Anonymous Anonymous said...

ITs interesting how the size of our population is considered the root cause for most of our problems. And obviously here in India its all too simple to blame goverment agencies for not being good enough at spreading awareness.But here's one theory,every race goes through what is called a demographic peak where its size booms. It happened early for the anglo-saxons and that gave rise to all those "world-discovering" expeditions. Its happening to the dravidian race now.....So is it ok to entirely blame the government agencies and the system?

9:46 am  
Blogger m. said...

innnteresting!

@vitalstatistix: agree in part that a better system would be of help... we may check pop growth in future, but what do we do with the "excess" population? the delhi slums soln is very scary... dead against it.
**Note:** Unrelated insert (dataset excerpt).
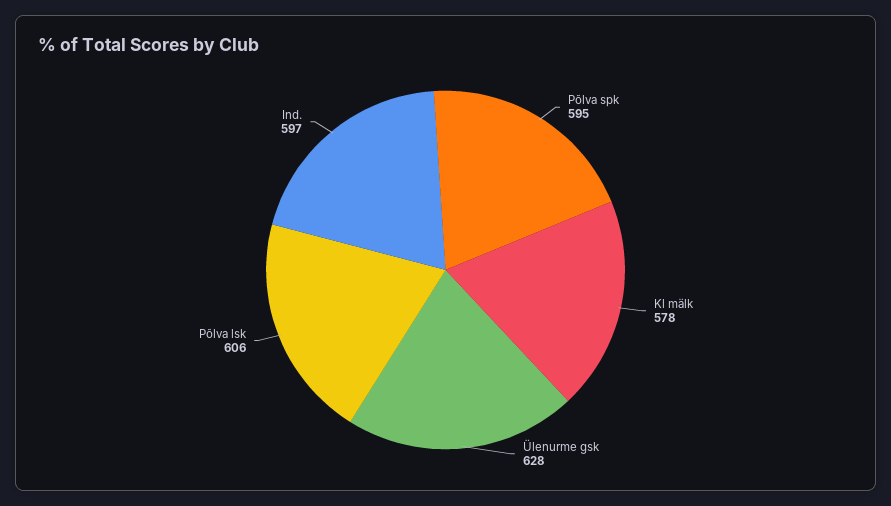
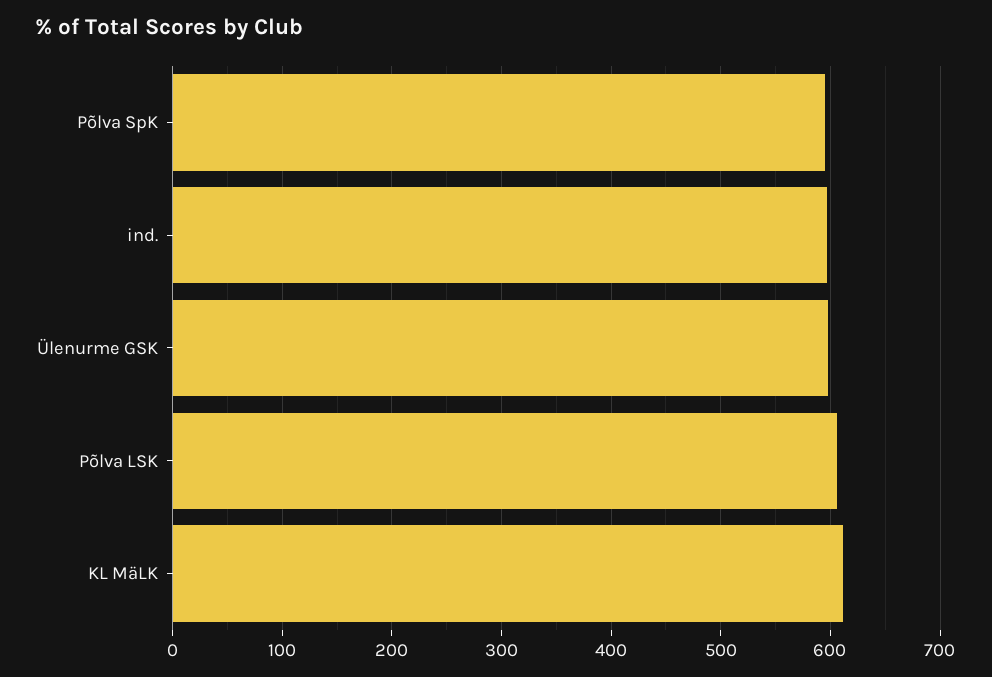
Kl mälk: 578 -> 610
Ülenurme gsk: 628 -> 600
@misha: bingo! i wouldnt hold the govt agencies entirely to blame... but the system of a consumerist culture, yes i would. because that does not ever consider sustainable development.

well burn up resources if we keep up this pace of consumption - which, lets remember, has been increasing only for the already well-offs! the poor get a worse deal everyday...

6:00 pm  
Anonymous Anonymous said...

@vitalstatistix
First,by dravidian i actually meant indian in general....wrong terminology there.Sorry.
But you made the point i was trying to make. This whole population crisis is a problem....accepted......but there's only so much we can do to curtail it. Its a nature thing. So tis rather irritating when the western world makes the deal they are making of it. When they were baby-booming they went gallavanting all over the world. Now we have nowhere left to go!

12:29 am  
Blogger m. said...

@vitalstatistix : can we afford to look only at faster solutions at the cost of injustice?

if we decide to play god and bump off the excess population, what parameters will we use? who decides who gets to live and how? nazi science is never too far.

thats why i think we should focus on sustainable development, and also education so that people may be self disciplined. when the state takes up such a task it ceases to be a democracy.